───── RECORDS PROVIDED ─────

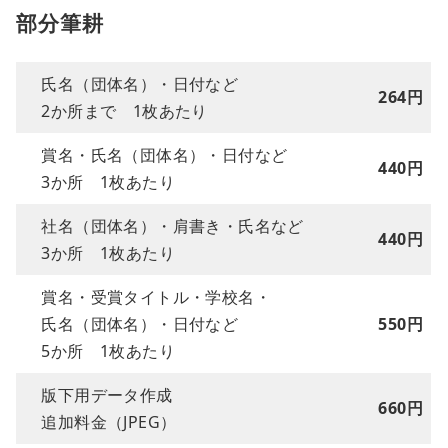
部分筆耕
氏名（団体名）・日付など
264円
2か所まで 1枚あたり
賞名・氏名（団体名）・日付など
440円
3か所 1枚あたり
社名（団体名）・肩書き・氏名など
440円
3か所 1枚あたり
賞名・受賞タイトル・学校名・
氏名（団体名）・日付など
550円
5か所 1枚あたり
版下用データ作成
660円
追加料金（JPEG）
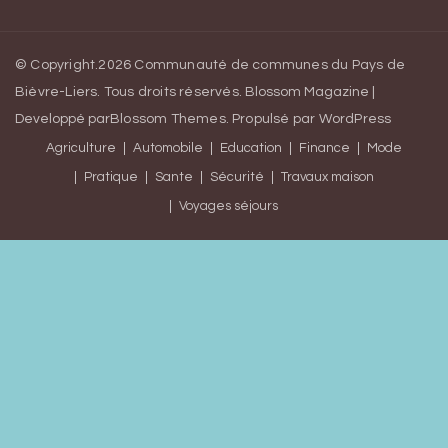
© Copyright.2026
Communauté de communes du Pays de
Bièvre-Liers
. Tous droits réservés.
Blossom Magazine |
Developpé par
Blossom Themes
.
Propulsé par
WordPress
Agriculture
Automobile
Education
Finance
Mode
Pratique
Sante
Sécurité
Travaux maison
Voyages séjours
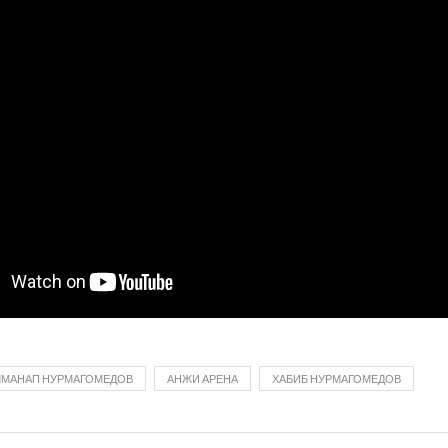
ЛМАНАП НУРМАГОМЕДОВ
АНЖИ АРЕНА
ХАБИБ НУРМАГОМЕДОВ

─────

*WHAT NEEDS TO BE DONE:*
Verbatim copy without images: write the records above out in full.

*EXERCISE OUTPUT:*
部分筆耕
氏名（団体名）・日付など
264円
2か所まで 1枚あたり
賞名・氏名（団体名）・日付など
440円
3か所 1枚あたり
社名（団体名）・肩書き・氏名など
440円
3か所 1枚あたり
賞名・受賞タイトル・学校名・
氏名（団体名）・日付など
550円
5か所 1枚あたり
版下用データ作成
660円
追加料金（JPEG）
© Copyright.2026
Communauté de communes du Pays de
Bièvre-Liers
. Tous droits réservés.
Blossom Magazine |
Developpé par
Blossom Themes
.
Propulsé par
WordPress
Agriculture
Automobile
Education
Finance
Mode
Pratique
Sante
Sécurité
Travaux maison
Voyages séjours
ЛМАНАП НУРМАГОМЕДОВ
АНЖИ АРЕНА
ХАБИБ НУРМАГОМЕДОВ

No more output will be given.